What to produce: An exact copy of all the entries is needed, with no images in it.
________
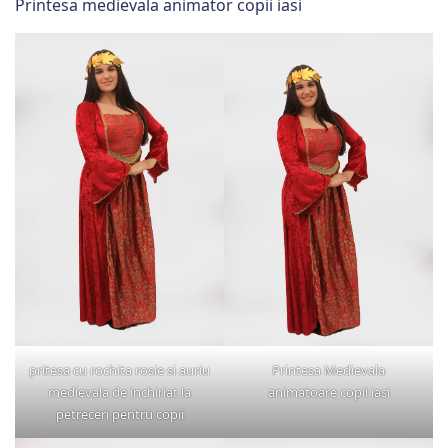
Printesa medievala animator copii iasi
pritesa cu rochita rosie si auriu
Printesa Medievala
medievala de inchiriat la
animatoare copii iasi
petreceri pentru copii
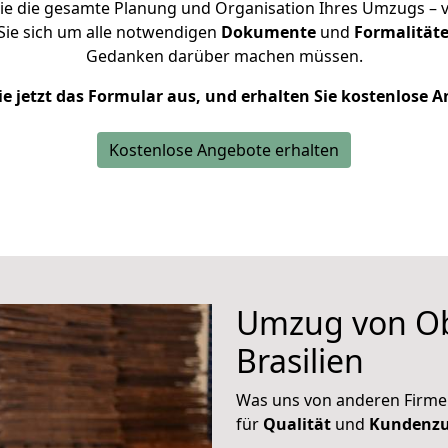
e die gesamte Planung und Organisation Ihres Umzugs – vo
ie sich um alle notwendigen
Dokumente
und
Formalitäte
Gedanken darüber machen müssen.
ie jetzt das Formular aus, und erhalten Sie kostenlose 
Kostenlose Angebote erhalten
Umzug von O
Brasilien
Was uns von anderen Firme
für
Qualität
und
Kundenzu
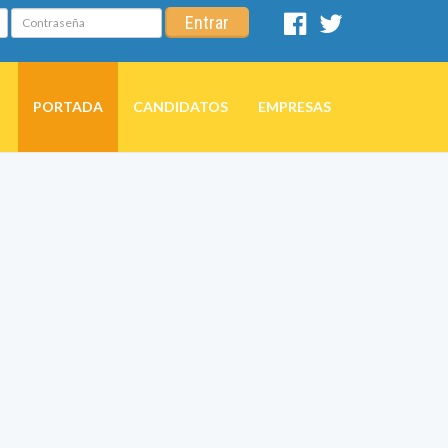
Contraseña
Entrar
Facebook
Twitter
PORTADA
CANDIDATOS
EMPRESAS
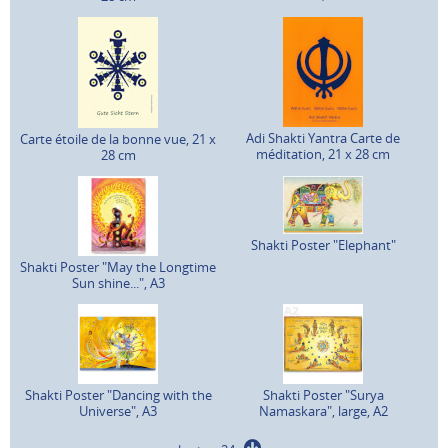
Adi Shakti Yantra Carte de
Carte étoile de la bonne vue, 21 x
méditation, 21 x 28 cm
28 cm
Shakti Poster "Elephant"
Shakti Poster "May the Longtime
Sun shine...", A3
Shakti Poster "Dancing with the
Shakti Poster "Surya
Universe", A3
Namaskara", large, A2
________
Solution to the problem:
Printesa medievala animator copii iasi
pritesa cu rochita rosie si auriu
Printesa Medievala
medievala de inchiriat la
animatoare copii iasi
petreceri pentru copii
e die gesamte Planung und Organisation Ihres Umzugs – vo
ie sich um alle notwendigen
Dokumente
und
Formalitäte
Gedanken darüber machen müssen.
ie jetzt das Formular aus, und erhalten Sie kostenlose 
Kostenlose Angebote erhalten
Umzug von O
Brasilien
Was uns von anderen Firme
für
Qualität
und
Kundenzu
Contraseña
Entrar
Facebook
Twitter
PORTADA
CANDIDATOS
EMPRESAS
Adi Shakti Yantra Carte de
Carte étoile de la bonne vue, 21 x
méditation, 21 x 28 cm
28 cm
Shakti Poster "Elephant"
Shakti Poster "May the Longtime
Sun shine...", A3
Shakti Poster "Dancing with the
Shakti Poster "Surya
Universe", A3
Namaskara", large, A2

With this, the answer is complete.